Some databases, like Sociological Abstracts, and Social Work Abstracts allow you to limit to "Articles" or "Abstracts of Journal Articles," but do not have more specific publication types. In Sociological Abstracts, a quick and dirty way to find research studies is to limit to "Articles" and then add "tables" to your search. This works because most research studies contain tables, and this is an indexed field in this database. For example, you might search for "gender and tables." This doesn't work well in Social Work Abstracts, though, because "tables" is not indexed. Instead, try something like "gender and research study" or even "gender and study." In all of these examples, you need to carefully examine the abstracts to see if the articles meet the requirements of a research study.

Many of the EBSCOhost databases (e.g., Academic Search Complete, Health Source Nursing/Academic Edition, Sociological Collection) allow you to limit to peer reviewed journals, but not by specific publication type. Be sure to click in the box to limit to peer reviewed journals. Then, add terms like "research study," "empirical," or "longitudinal" to your search. Again, carefully examine the abstracts to see if the articles meet the requirements of a research study.

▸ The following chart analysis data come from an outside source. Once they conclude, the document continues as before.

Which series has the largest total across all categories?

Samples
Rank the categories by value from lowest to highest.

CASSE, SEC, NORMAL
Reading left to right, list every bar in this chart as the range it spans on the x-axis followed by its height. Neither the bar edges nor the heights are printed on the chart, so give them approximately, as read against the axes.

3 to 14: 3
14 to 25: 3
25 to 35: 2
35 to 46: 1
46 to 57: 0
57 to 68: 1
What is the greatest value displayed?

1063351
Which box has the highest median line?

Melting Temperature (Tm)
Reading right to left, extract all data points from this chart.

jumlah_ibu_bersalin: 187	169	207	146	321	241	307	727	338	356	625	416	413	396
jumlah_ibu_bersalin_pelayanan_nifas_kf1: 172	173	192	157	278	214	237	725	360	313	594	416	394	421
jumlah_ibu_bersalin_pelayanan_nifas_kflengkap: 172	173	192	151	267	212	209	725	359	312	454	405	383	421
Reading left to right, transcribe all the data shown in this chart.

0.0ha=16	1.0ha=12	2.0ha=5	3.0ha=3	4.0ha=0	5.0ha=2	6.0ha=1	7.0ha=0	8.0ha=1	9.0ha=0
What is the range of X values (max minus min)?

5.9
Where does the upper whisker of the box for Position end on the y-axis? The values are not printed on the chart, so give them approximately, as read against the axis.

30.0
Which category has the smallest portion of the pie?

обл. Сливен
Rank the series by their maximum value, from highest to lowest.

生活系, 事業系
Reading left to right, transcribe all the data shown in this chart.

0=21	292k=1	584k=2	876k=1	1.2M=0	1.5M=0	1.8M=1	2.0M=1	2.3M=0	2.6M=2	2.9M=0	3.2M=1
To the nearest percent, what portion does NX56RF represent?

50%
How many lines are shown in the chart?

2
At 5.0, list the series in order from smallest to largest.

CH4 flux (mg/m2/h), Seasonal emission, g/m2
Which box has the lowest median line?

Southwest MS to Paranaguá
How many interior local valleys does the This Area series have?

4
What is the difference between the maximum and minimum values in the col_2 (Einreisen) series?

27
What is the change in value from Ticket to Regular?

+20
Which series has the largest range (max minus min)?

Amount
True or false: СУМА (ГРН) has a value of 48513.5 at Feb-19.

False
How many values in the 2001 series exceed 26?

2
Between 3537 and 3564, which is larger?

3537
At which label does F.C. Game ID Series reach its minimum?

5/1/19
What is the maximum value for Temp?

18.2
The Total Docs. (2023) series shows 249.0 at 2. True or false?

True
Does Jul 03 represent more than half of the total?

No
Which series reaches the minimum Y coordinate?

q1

Here is an example of an abstract of a research study from Sociological Collection. Phrases that help identify it as a research study are in bold:

Self-pity is a frequent response to stressful events. So far, however, empirical research has paid only scant attention to this subject. The present article aims at exploring personality characteristics associated with individual differences in feeling sorry for oneself. Two studies with N=5141 and N=5161 university students were conducted, employing multidimensional measures of personality, control beliefs, anger, loneliness, and adult attachment. With respect to personality, results showed strong associations of self-pity with neuroticism, particularly with the depression facet. With respect to control beliefs, individuals high in self-pity showed generalized externality beliefs, seeing themselves as controlled by both chance and powerful others. With respect to anger expression, self-pity was primarily related to anger-in. Strong connections with anger rumination were also found. Furthermore, individuals high in self-pity reported emotional loneliness and ambivalent-worrisome attachments. Finally, in both studies, a strong correlation with gender was found, with women reporting more self-pity reactions to stress than men. Findings are discussed with respect to how they support, extend, and qualify the previous literature on self-pity, and directions for future empirical research are pointed out.